Before you start knocking me for including Dialidol scores (which I perhaps deserve), note that going just on approval would have made Creighton Fraker and Jeremy Rosado the two men who rounded out the Top 5 guys after Phil Phillips, Joshua Ledet, and Colton Dixon, so it’s not all bad. That would also have incorrectly knocked Jermaine Jones out of the forecast, and would have put Erika Van Pelt into the Top 5 girls, also incorrectly.

Fortunately, the model weighs these factors according to how accurate they’ve been in the past. So the top Dialidol woman (Brielle) was nonetheless still regarded (correctly) as not being in the Top 5 girls, because her WNTS rating was quite low. But no model that takes Dialidol into account is going to be robust to an errant Dialidol rating of 44.2 (for comparison purposes, Heejun registered a 0.24. That indicates that Dialidol thought that Eben did 184 times better than Heejun).

What happened to Dialidol this week? I confess I don’t know. When, last year, they kept predicting Scotty McCreery to sail through, I was incredulous. Sure enough, that proved prescient, as McCreery was a bulletproof contestant, advancing despite bad singing scores, and eventually claiming the title. So, you disregard Dialidol at your own peril. Except this time! I have no idea why Eben and Chase were so favored in the Dialidol sample. The service does more than just measure the busy signal, and actually measures votes from users, and maybe those users are disproportionately … what?! I can’t imagine.

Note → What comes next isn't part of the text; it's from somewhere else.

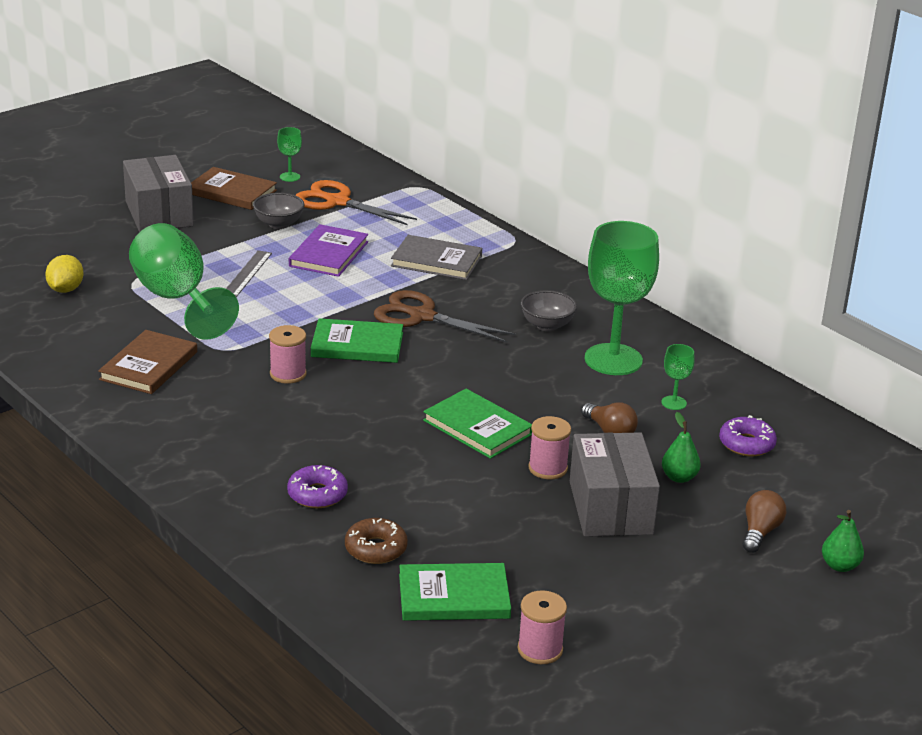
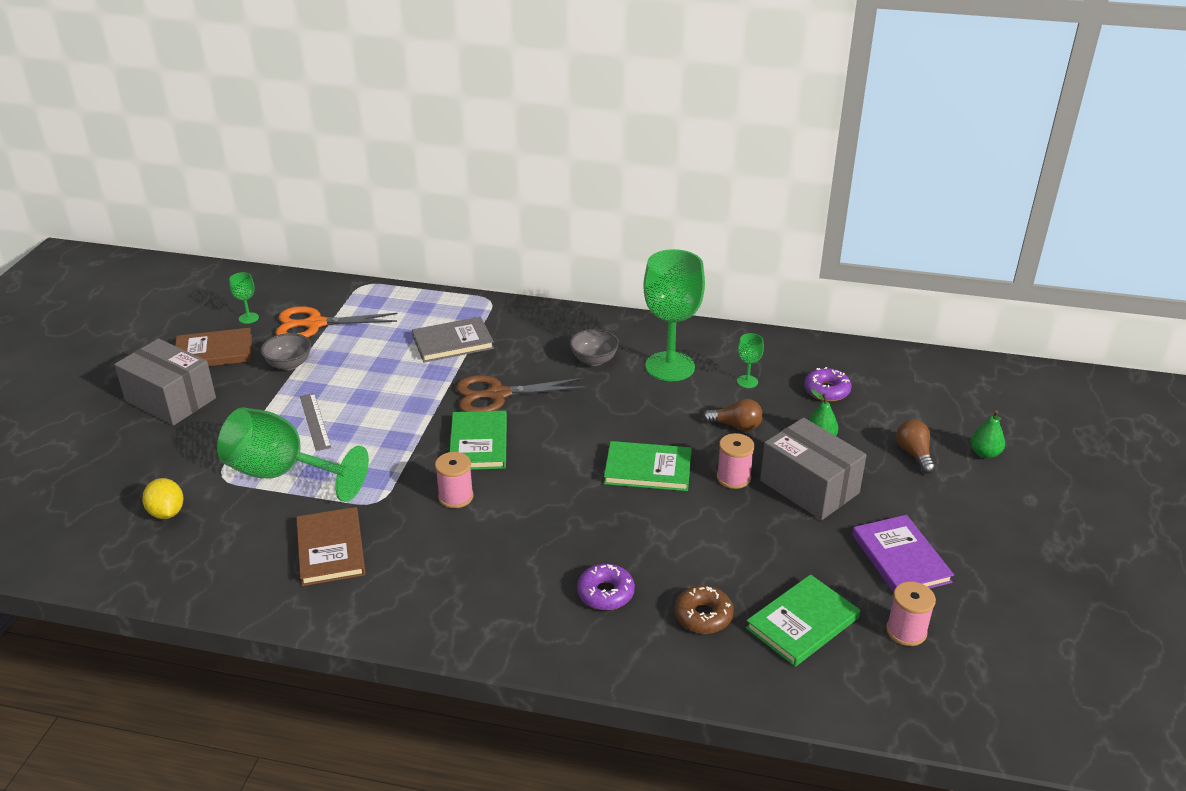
camera: 35 degrees left, 5 degrees up
(329, 254) = (362, 373): purple book -> purple book (900, 558)
(357, 345) = (478, 443): green book -> green book turned 60 degrees counterclockwise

As for Heejun Han, the evidence for his advancement to the finals is simply not there in the numbers. No number except pre-exposure indicated he would get through, and that alone is not usually enough. Indeed, Reed Grimm had a very large pre-exposure time, a nearly identical WNTS rating, and a larger Dialidol ranking, and was not in the Top 5 men. Go figure.

Giving credit where it’s due, the keeper of the Vote For the Worst Twitter feed correctly predicted all 10 of the vote winners. The power of a person going “on feeling” is in some cases very accurate, and this shouldn’t be shocking. If you had asked me whether I agreed that Eben or Chase would advance, I would have answered no. But I’m interested in predictability on a technical level, so I’m not going to juke the results until they match my gut. What would be the intellectual exercise in that?